克里斯微微眯眸,就這樣居高臨下地盯住懷特被日光打了一層暈白的發頂。短暫的沉默後,他嘆了口氣:“如果你不想參與那些勢力的紛爭,就只有離開蘇門大陸這一條路。”
“甚麼?”懷特愣了一下。
他沒想到克里斯這麼快就答應了自己的請求,但也沒想到克里斯給出的解決方法會是讓他遠離故鄉。
“很難接受嗎?”克里斯毫不意外懷特的反應,“那你就不該求到我面前來。我明明白白地告訴你,‘舊日神殿’的人想殺我。就算把聖山拜禮會的‘灰白賢者’、白騎士團的最高領袖,以及各國政府的掌權人和我綁在一起放到他們面前,他們也必然會選擇先殺我。如果各國政府真的像你揣測的那樣,會為了聲名殺你滅口,那麼你跟在我身邊不僅沒法脫離危險,還會導致政府勢力和‘舊日神殿’進一步的聯合。‘舊日神殿’裡的黑巫們可不講邏輯,到時候拉隆納多的政客向他們懸賞你的性命,他們殺不了我,還殺不了你?”
懷特的眸光倏然一抖,像是被克里斯描述的那種未來情形嚇住了。
兩名聖堂法師盡職盡責地立在牆邊,也不插嘴克里斯和懷特的對話。克里斯見懷特已經開始思考,便闔眸靠回了腰後的枕頭上。

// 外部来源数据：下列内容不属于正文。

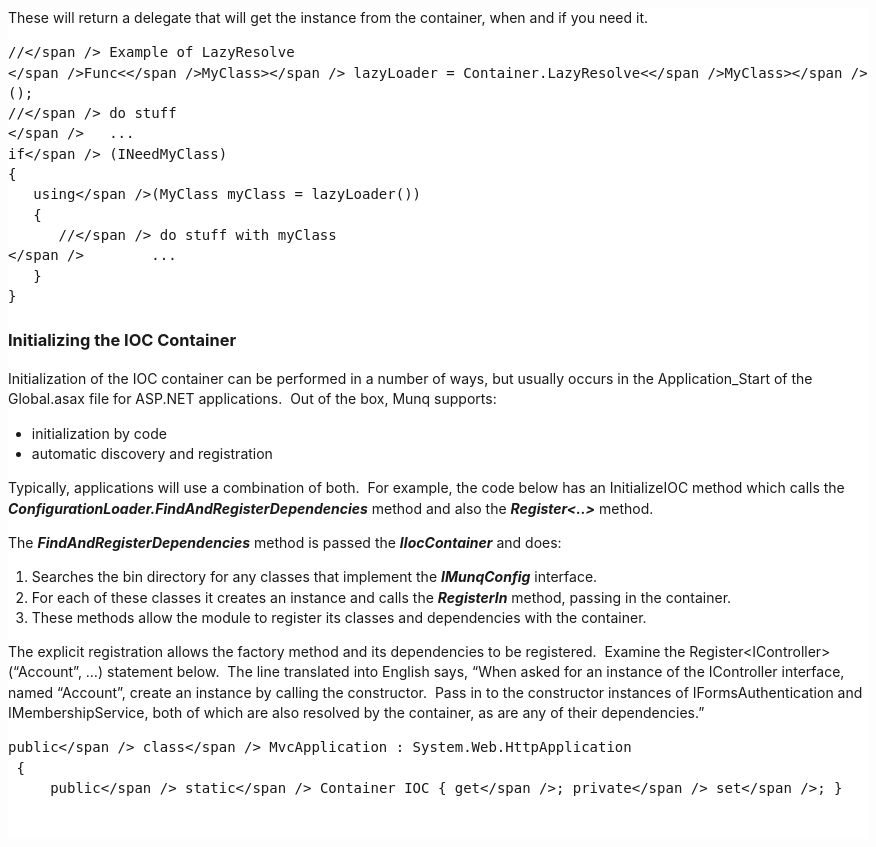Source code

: <div>These will return a delegate that will get the instance from the container, when and if you need it.</div>

<div>
<pre data-allowShrink='True' data-collapse='False' data-showheader='false'>
//&lt;/span /&gt; Example of LazyResolve
&lt;/span /&gt;Func&lt;&lt;/span /&gt;MyClass&gt;&lt;/span /&gt; lazyLoader = Container.LazyResolve&lt;&lt;/span /&gt;MyClass&gt;&lt;/span /&gt;();
//&lt;/span /&gt; do stuff
&lt;/span /&gt;   ...
if&lt;/span /&gt; (INeedMyClass)
{
   using&lt;/span /&gt;(MyClass myClass = lazyLoader())
   {
      //&lt;/span /&gt; do stuff with myClass
&lt;/span /&gt;        ...
   }
}</pre>
</div>

<h3>Initializing the IOC Container</h3>

<p>Initialization of the IOC container can be performed in a number of ways, but usually occurs in the Application_Start of the Global.asax file for ASP.NET applications.&nbsp; Out of the box, Munq supports:</p>

<ul>
<li>initialization by code </li><li>automatic discovery and registration </li></ul>

<p>Typically, applications will use a combination of both.&nbsp; For example, the code below has an InitializeIOC method which calls the <strong><em>ConfigurationLoader.FindAndRegisterDependencies</em></strong> method and also the <strong><em>Register&lt;..&gt;</em></strong> method.</p>

<p>The <strong><em>FindAndRegisterDependencies</em></strong> method is passed the <strong><em>IIocContainer</em></strong> and does:</p>

<ol>
<li>Searches the bin directory for any classes that implement the <strong><em>IMunqConfig</em></strong> interface. </li><li>For each of these classes it creates an instance and calls the <strong><em>RegisterIn</em></strong> method, passing in the container. </li><li>These methods allow the module to register its classes and dependencies with the container. </li></ol>

<p>The explicit registration allows the factory method and its dependencies to be registered.&nbsp; Examine the Register&lt;IController&gt;(“Account”, …) statement below.&nbsp; The line translated into English says, “When asked for an instance of the IController interface, named “Account”, create an instance by calling the constructor.&nbsp; Pass in to the constructor instances of IFormsAuthentication and IMembershipService, both of which are also resolved by the container, as are any of their dependencies.”</p>

<div>
<pre data-allowShrink='True' data-collapse='False' data-showheader='false'>
public&lt;/span /&gt; class&lt;/span /&gt; MvcApplication : System.Web.HttpApplication
 {
     public&lt;/span /&gt; static&lt;/span /&gt; Container IOC { get&lt;/span /&gt;; private&lt;/span /&gt; set&lt;/span /&gt;; }
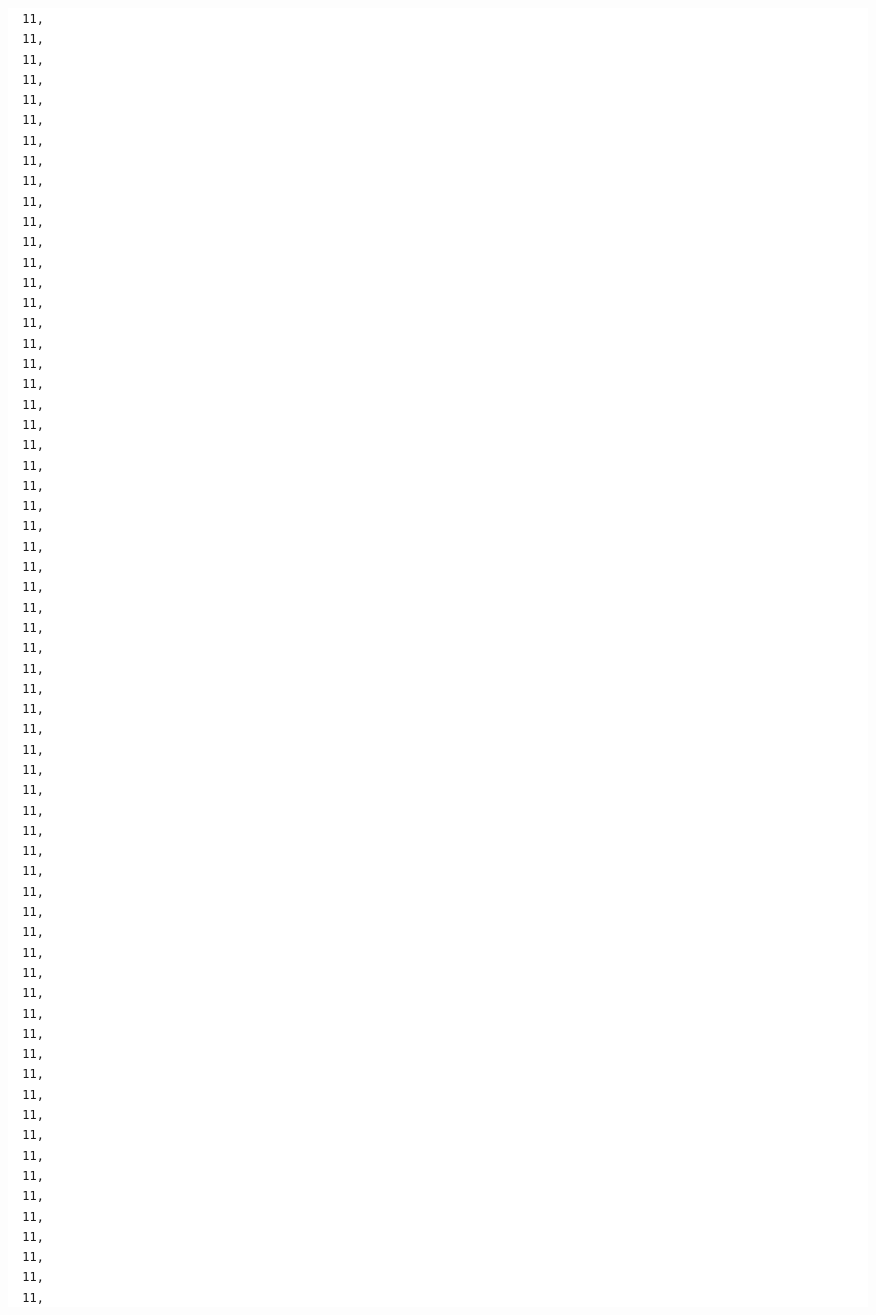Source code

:       11,
      11,
      11,
      11,
      11,
      11,
      11,
      11,
      11,
      11,
      11,
      11,
      11,
      11,
      11,
      11,
      11,
      11,
      11,
      11,
      11,
      11,
      11,
      11,
      11,
      11,
      11,
      11,
      11,
      11,
      11,
      11,
      11,
      11,
      11,
      11,
      11,
      11,
      11,
      11,
      11,
      11,
      11,
      11,
      11,
      11,
      11,
      11,
      11,
      11,
      11,
      11,
      11,
      11,
      11,
      11,
      11,
      11,
      11,
      11,
      11,
      11,
      11,
      11,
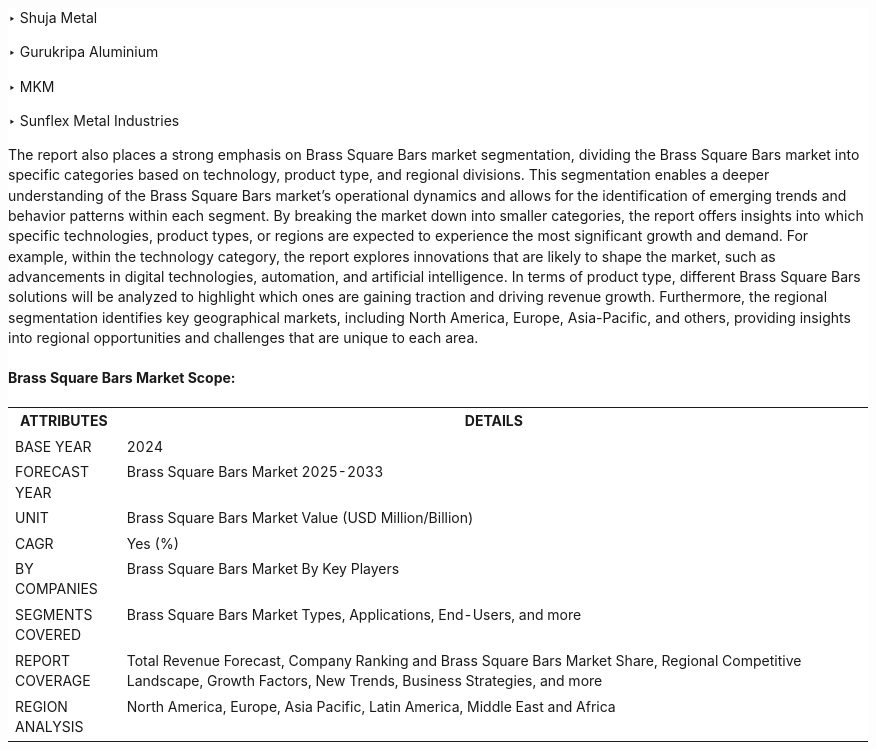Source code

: ‣ Shuja Metal

‣ Gurukripa Aluminium

‣ MKM

‣ Sunflex Metal Industries

The report also places a strong emphasis on Brass Square Bars market segmentation, dividing the Brass Square Bars market into specific categories based on technology, product type, and regional divisions. This segmentation enables a deeper understanding of the Brass Square Bars market’s operational dynamics and allows for the identification of emerging trends and behavior patterns within each segment. By breaking the market down into smaller categories, the report offers insights into which specific technologies, product types, or regions are expected to experience the most significant growth and demand. For example, within the technology category, the report explores innovations that are likely to shape the market, such as advancements in digital technologies, automation, and artificial intelligence. In terms of product type, different Brass Square Bars solutions will be analyzed to highlight which ones are gaining traction and driving revenue growth. Furthermore, the regional segmentation identifies key geographical markets, including North America, Europe, Asia-Pacific, and others, providing insights into regional opportunities and challenges that are unique to each area.

<h4>Brass Square Bars Market Scope:</h4>
<table>
<tr>
<th>ATTRIBUTES</th>
<th>DETAILS</th>
</tr>
<tr>
<td>BASE YEAR</td>
<td>2024</td>
</tr>
<tr>
<td>FORECAST YEAR</td>
<td>Brass Square Bars Market 2025-2033</td>
</tr>
<tr>
<td>UNIT</td>
<td>Brass Square Bars Market Value (USD Million/Billion)</td>
<tr>
<td>CAGR</td>
<td>Yes (%)</td>
</tr>
</tr>
<tr>
<td>BY COMPANIES</td>
<td>Brass Square Bars Market By Key Players</td>
</tr>
<tr>
<td>SEGMENTS COVERED</td>
<td>Brass Square Bars Market Types, Applications, End-Users, and more</td>
</tr>
<tr>
<td>REPORT COVERAGE</td>
<td>Total Revenue Forecast, Company Ranking and Brass Square Bars Market Share, Regional Competitive Landscape, Growth Factors, New Trends, Business Strategies, and more</td>
</tr>
<tr>
<td>REGION ANALYSIS</td>
<td>North America, Europe, Asia Pacific, Latin America, Middle East and Africa</td>
</tr>
</table>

站在權衡利弊的角度,接受懷特的投效並把懷特留在蘇門大陸是對他而言最有利的方案,但他還不想為了這點人脈資源違背自己的內心。布利閔那個預言是對的,即使他再不願意承認“命運”的威力,羅德里格公爵、萊因斯、卡帕斯,乃至穆拉特,還有今天的米歇爾,他們的死也都跟他有關。現在“舊日神殿”十分關注他的一舉一動,他不能再將多餘的人牽扯進來。
良久,半跪在地上的懷特咬牙:“我去索德里新洲。”
克里斯點點頭,隨手拋給他一枚象徵“盜火者”成員身份的聖印徽章:“那你就去找‘盜火者’的帶隊法師,過段時間跟他們一起回諾西亞。回到諾西亞以後,如果你想加入‘盜火者’,我會讓人對你進行稽核,如果你想離開也隨你。我不會過多幹涉你在索德里新洲的生活,只有t一條……你並不是那種藏不住秘密的蠢貨,對不對?”
“我明白,我不會對外宣揚你的身份。”懷特識趣地低下頭。
克里斯無甚情緒地擺擺手,懷特會意,乖乖退出了房間。兩名侍立在旁的聖堂法師看克里斯一眼,也行了個禮退出門去。房門無聲閉合,克里斯終於鬆懈下精神,放平身體躺回床板上。
懷特走後不久,卡特琳娜派人送來了克里斯今天的晚餐,一碟紅豔豔的湯羹。克里斯嚐了兩口,沒覺得有甚麼特別的。直到用乾麵包蘸著湯羹用完餐,他才隱約猜到一點這道紅色湯羹的來頭。大概是他說想喝諾西亞的佩倫西普利紅湯,這些聖堂法師沒見過正宗的佩倫西普利紅湯,就按照字面意思去給他煮了一份“紅色的湯”。
雖然紅色的湯不等於佩倫西普利紅湯,但這些人對他倒是有求必應。大概是因為米歇爾死了,他們心有愧疚?
克里斯不知道該做出甚麼樣的表情。怪沒意思的。
後續幾天聖堂的人都忙得不可開交,克里斯沒能見到海曼,便見了見“盜火者”的帶隊人——當然,是在恢復偽裝之後。出乎他的意料,聖堂的成員們竟然沒有暴露他的身份,來自塞寧米耶的諾西亞法師檢查了一番克里斯的傷情,也沒對他的身份展現出甚麼疑慮。這倒是讓克里斯少了很多麻煩。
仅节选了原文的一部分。